Current and Future Therapeutic Options in Pain Management: Multi-mechanistic Opioids Involving Both MOR and NOP Receptor Activation

CNS Drugs 2022 Jun;36(6):617-632.PMID:35616826DOI:10.1007/s40263-022-00924-2.

Opioids are widely used in chronic pain management, despite major concerns about their risk of adverse events, particularly abuse, misuse, and respiratory depression from overdose. Multi-mechanistic opioids, such as tapentadol and buprenorphine, have been widely studied as a valid alternative to traditional opioids for their safer profile. Special interest was focused on the role of the nociceptin opioid peptide (NOP) receptor in terms of analgesia and improved tolerability. Nociceptin opioid peptide receptor agonists were shown to reinforce the antinociceptive effect of mu opioid receptor (MOR) agonists and modulate some of their adverse effects. Therefore, multi-mechanistic opioids involving both MOR and NOP receptor activation became a major field of pharmaceutical and clinical investigations.
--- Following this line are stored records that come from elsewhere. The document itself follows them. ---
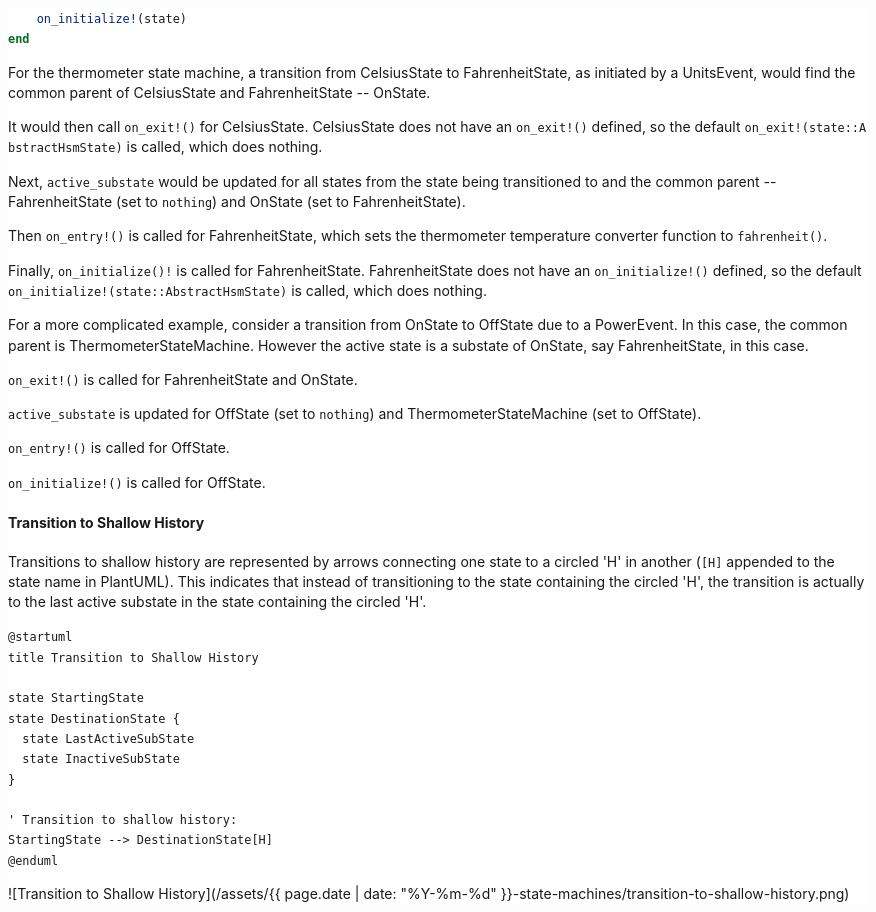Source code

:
 ```julia
    on_initialize!(state)
end
```

For the thermometer state machine, a transition from CelsiusState to 
FahrenheitState, as initiated by a UnitsEvent, would find the common parent of
CelsiusState and FahrenheitState -- OnState. 

It would then call `on_exit!()` for CelsiusState. CelsiusState does not have an
`on_exit!()` defined, so the default `on_exit!(state::AbstractHsmState)` is
called, which does nothing.

Next, `active_substate` would be updated for all states from the state being
transitioned to and the common parent -- FahrenheitState (set to `nothing`) and
OnState (set to FahrenheitState).

Then `on_entry!()` is called for FahrenheitState, which sets the thermometer
temperature converter function to `fahrenheit()`.

Finally, `on_initialize()!` is called for FahrenheitState. FahrenheitState does
not have an `on_initialize!()` defined, so the default 
`on_initialize!(state::AbstractHsmState)` is called, which does nothing.

For a more complicated example, consider a transition from OnState to OffState
due to a PowerEvent. In this case, the common parent is ThermometerStateMachine.
However the active state is a substate of OnState, say FahrenheitState, in this
case.

`on_exit!()` is called for FahrenheitState and OnState.

`active_substate` is updated for OffState (set to `nothing`) and 
ThermometerStateMachine (set to OffState).

`on_entry!()` is called for OffState.

`on_initialize!()` is called for OffState.

#### Transition to Shallow History

Transitions to shallow history are represented by arrows connecting one state
to a circled 'H' in another (`[H]` appended to the state name in PlantUML). This 
indicates that instead of transitioning to the state containing the circled 'H', 
the transition is actually to the last active substate in the state containing 
the circled 'H'.

```plantuml
@startuml
title Transition to Shallow History

state StartingState
state DestinationState {
  state LastActiveSubState
  state InactiveSubState
}

' Transition to shallow history:
StartingState --> DestinationState[H]
@enduml
```
![Transition to Shallow History](/assets/{{ page.date | date: "%Y-%m-%d" }}-state-machines/transition-to-shallow-history.png)
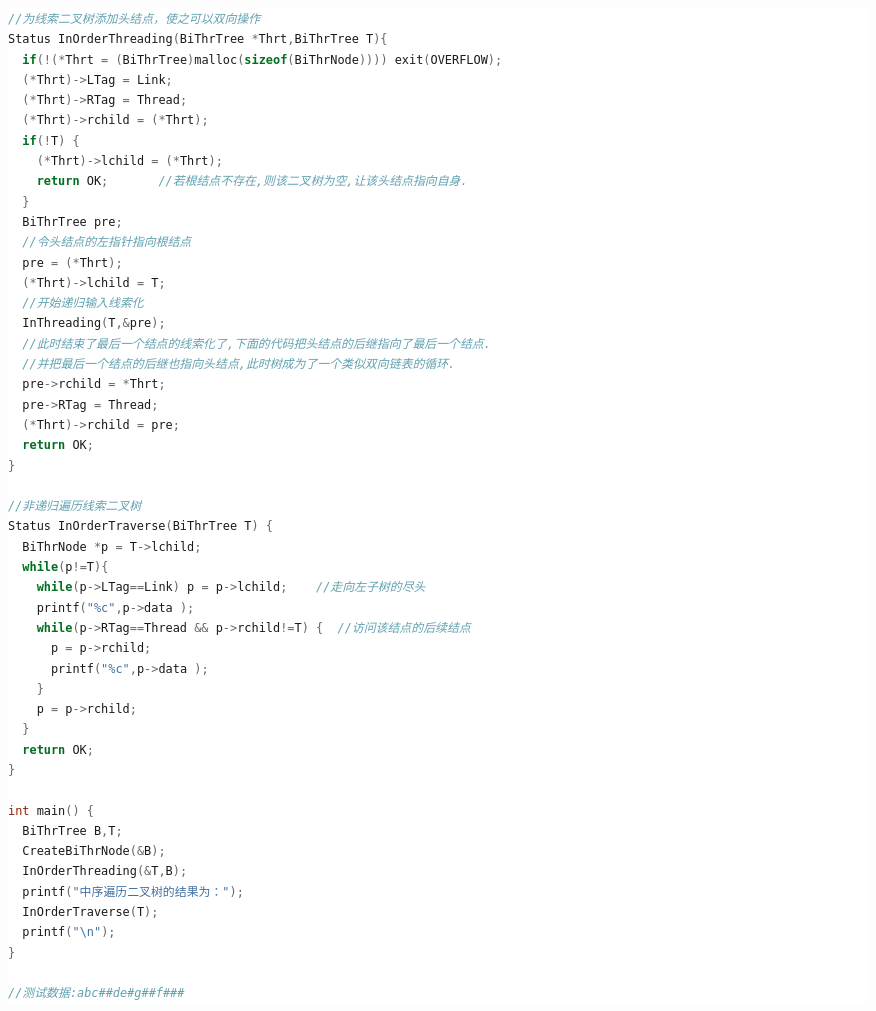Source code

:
 ```c
//为线索二叉树添加头结点，使之可以双向操作
Status InOrderThreading(BiThrTree *Thrt,BiThrTree T){
  if(!(*Thrt = (BiThrTree)malloc(sizeof(BiThrNode)))) exit(OVERFLOW);
  (*Thrt)->LTag = Link;
  (*Thrt)->RTag = Thread;
  (*Thrt)->rchild = (*Thrt);
  if(!T) {
    (*Thrt)->lchild = (*Thrt);
    return OK;       //若根结点不存在,则该二叉树为空,让该头结点指向自身.
  }
  BiThrTree pre;
  //令头结点的左指针指向根结点
  pre = (*Thrt);
  (*Thrt)->lchild = T;
  //开始递归输入线索化
  InThreading(T,&pre);
  //此时结束了最后一个结点的线索化了,下面的代码把头结点的后继指向了最后一个结点.
  //并把最后一个结点的后继也指向头结点,此时树成为了一个类似双向链表的循环.
  pre->rchild = *Thrt;
  pre->RTag = Thread;
  (*Thrt)->rchild = pre;
  return OK;
}

//非递归遍历线索二叉树
Status InOrderTraverse(BiThrTree T) {
  BiThrNode *p = T->lchild;
  while(p!=T){
    while(p->LTag==Link) p = p->lchild;    //走向左子树的尽头
    printf("%c",p->data );
    while(p->RTag==Thread && p->rchild!=T) {  //访问该结点的后续结点
      p = p->rchild; 
      printf("%c",p->data );
    }
    p = p->rchild;
  }
  return OK;
}

int main() {
  BiThrTree B,T;
  CreateBiThrNode(&B);
  InOrderThreading(&T,B);
  printf("中序遍历二叉树的结果为：");
  InOrderTraverse(T);
  printf("\n");
}

//测试数据:abc##de#g##f###
```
Buprenorphine was re-discovered in a new perspective, as an atypical analgesic and as a substitution therapy for opioid use disorders; and buprenorphine derivatives have been tested in animal models of nociceptive and neuropathic pain. Similarly, cebranopadol, a full MOR/NOP receptor agonist, has been clinically evaluated for its potent analgesic efficacy and better tolerability profile, compared with traditional opioids. This review overviews pharmacological mechanisms of the NOP receptor system, including its role in pain management and in the development of opioid tolerance. Clinical data on buprenorphine suggest its role as a safer alternative to traditional opioids, particularly in patients with non-cancer pain; while data on cebranopadol still require phase III study results to approve its introduction on the market. Other bifunctional MOR/NOP receptor ligands, such as BU08028, BU10038, and AT-121, are currently under pharmacological investigations and could represent promising analgesic agents for the future.